Drop the pictures, then repeat every record exactly as it stands.
▼
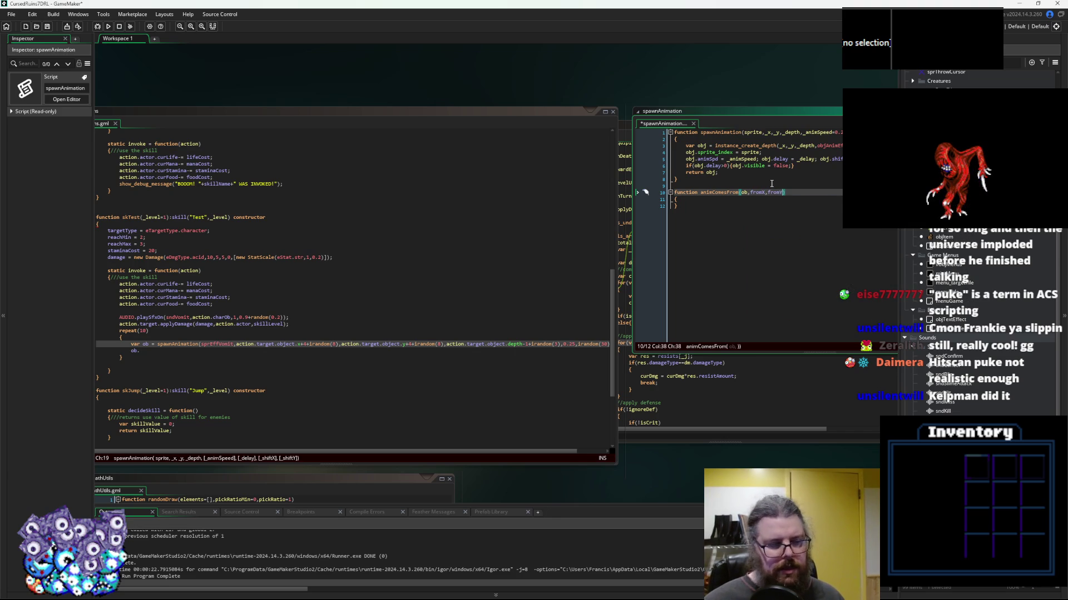
key("Down")
key("Return")
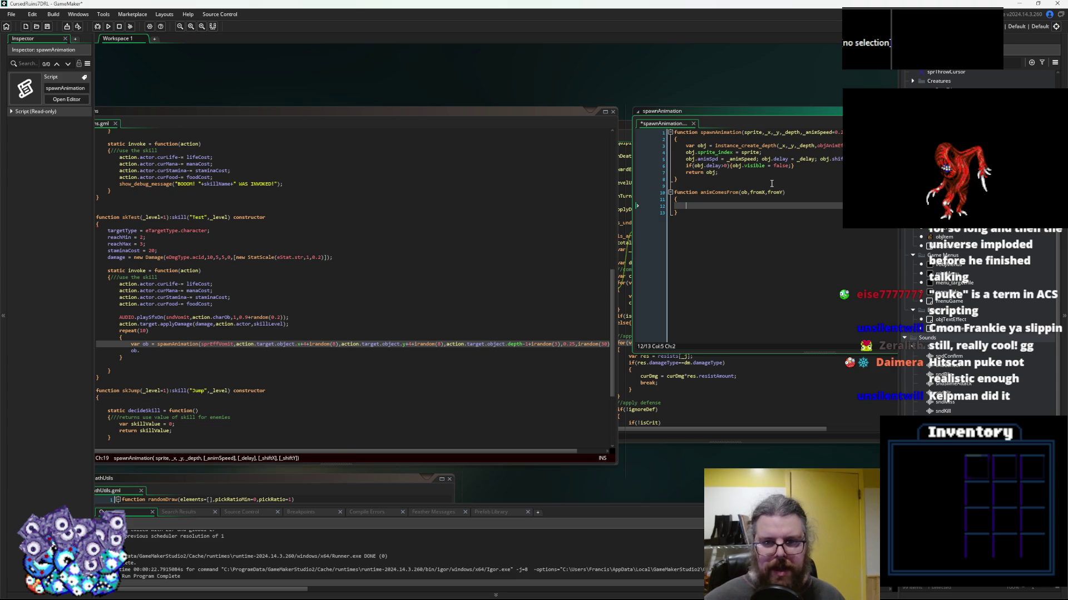
key("Down")
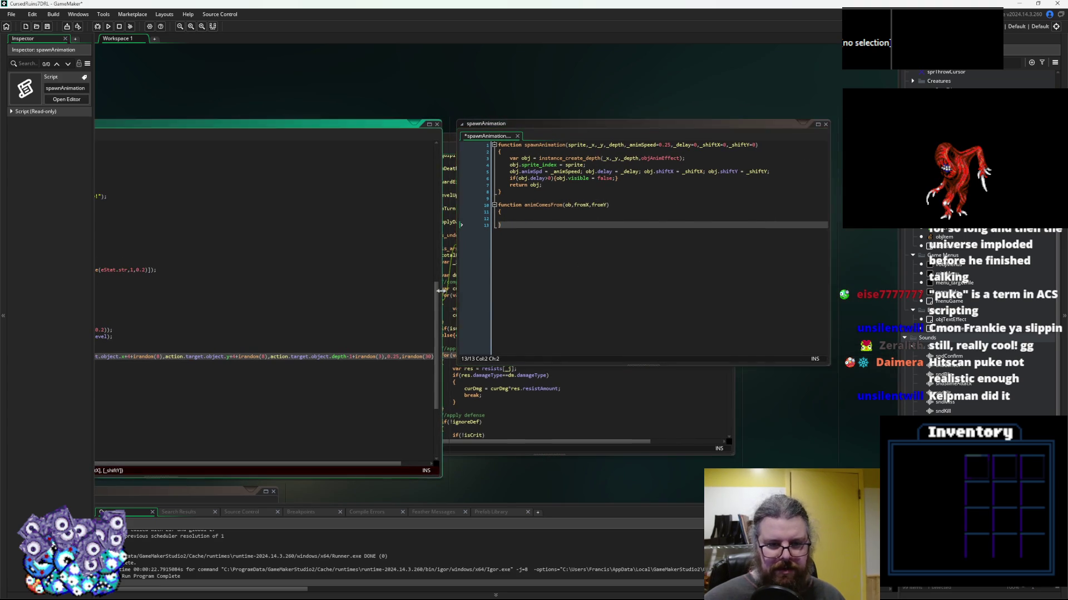
left_click(439, 290)
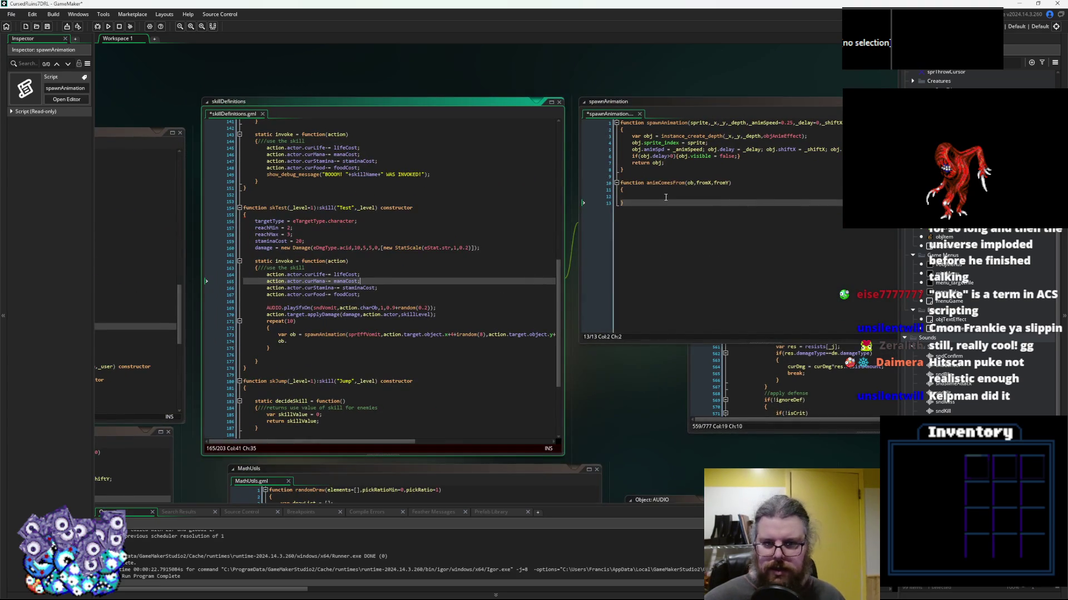
Start an animComesFrom(ob, call on line 174 of skillDefinitions
double_click(664, 183)
key("ctrl+c")
left_click(278, 341)
key("ctrl+v")
type("(ob")
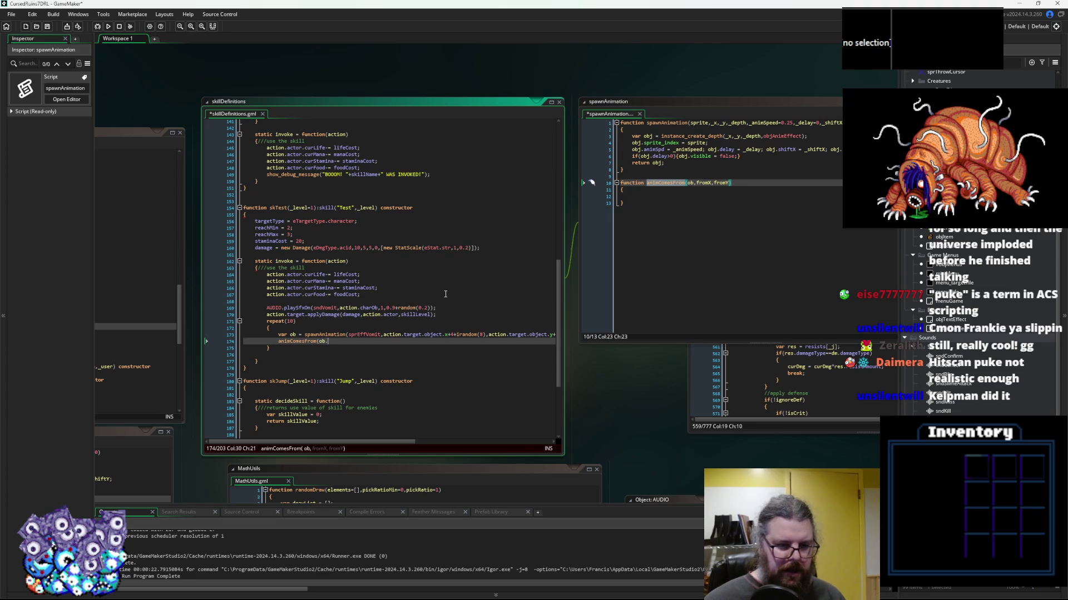
type(",")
▲
RESPONSE:
key("Down")
key("Return")
key("Down")
left_click(439, 290)
Start an animComesFrom(ob, call on line 174 of skillDefinitions
double_click(664, 183)
key("ctrl+c")
left_click(278, 341)
key("ctrl+v")
type("(ob")
type(",")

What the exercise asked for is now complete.